6. In afwijking van de in artikel 2:2, lid 4 bedoelde termijn voor het nemen van een besluit op de aanvraag wordt de termijn opgeschort indien het Ctgb binnen 16 weken na ontvangst van de kosten als bedoeld in lid 1 naar aanleiding van de samenvatting en beoordeling vaststelt dat de beoordeling niet kan worden afgerond omdat de beoordeling aanleiding geeft tot het stellen van aanvullende vragen, noodzakelijk om de beoordeling van de aanvraag af te ronden.

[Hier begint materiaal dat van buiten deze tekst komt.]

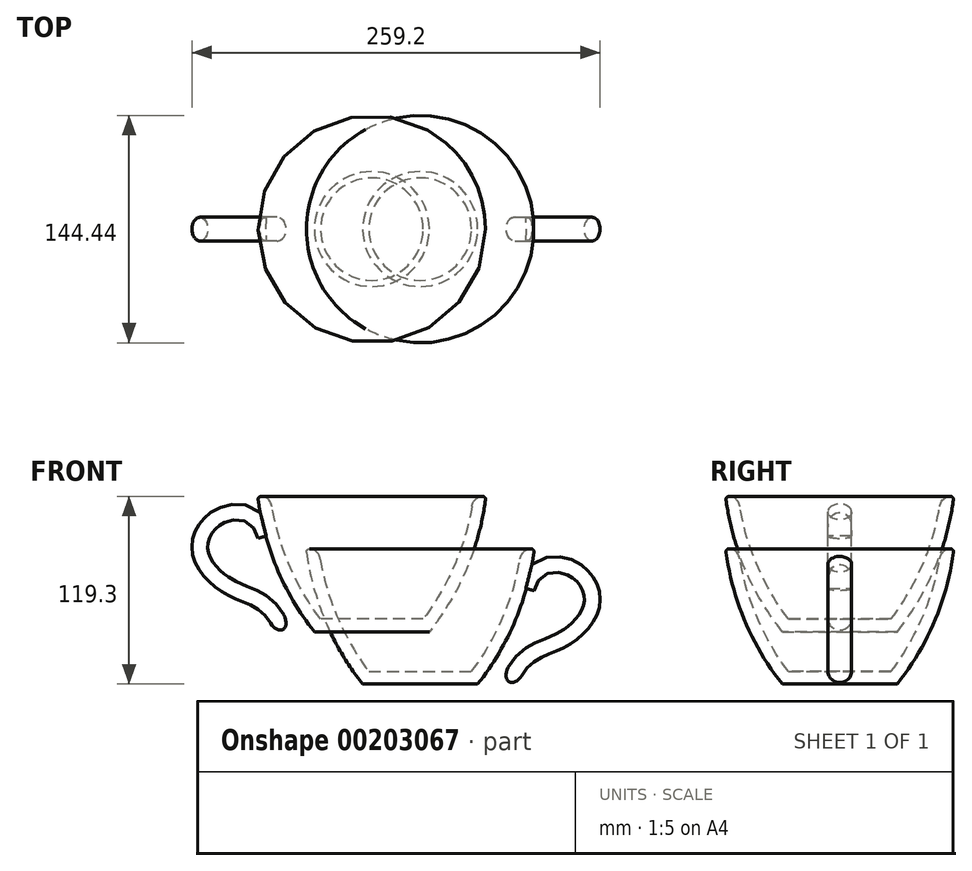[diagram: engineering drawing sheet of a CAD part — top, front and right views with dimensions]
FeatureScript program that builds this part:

De aanvrager wordt, onder vermelding van de in te dienen gegevens, schriftelijk in de gelegenheid gesteld de aanvullende gegevens binnen een door het Ctgb te stellen termijn in te dienen. Het Ctgb stelt de termijn vast aan de hand van de tijd die benodigd is voor het aanleveren en de samenvatting en beoordeling van deze gegevens.

7. Artikel 2:3, is overeenkomstig van toepassing.

8. Artikel 2:4 is, met uitzondering van lid 1 en lid 2, overeenkomstig van toepassing

Artikel 3:2

Verlenging van de toelating

1. Een aanvraag tot verlenging van de toelating van een gewasbeschermingsmiddel als bedoeld in artikel 39 van de wet wordt door een aanvrager schriftelijk ingediend bij het Ctgb met het vastgestelde aanvraagformulier dat daartoe door het Ctgb is vastgesteld en aldaar is te verkrijgen. De aanvraag wordt ondertekend en bevat alle gegevens die voor het indienen van deze aanvraag zijn vastgesteld.

2. Artikel 2:1, lid 2 tot en met lid 9, artikel 2:2, artikel 2:3, met uitzondering van lid 1 en lid 2 en artikel 2:4 zijn overeenkomstig van toepassing

3. Een aanvraag tot verlenging van een toelating wordt ten minste 64 weken voor de afloop van die toelating waarop de aanvraag betrekking heeft ingediend.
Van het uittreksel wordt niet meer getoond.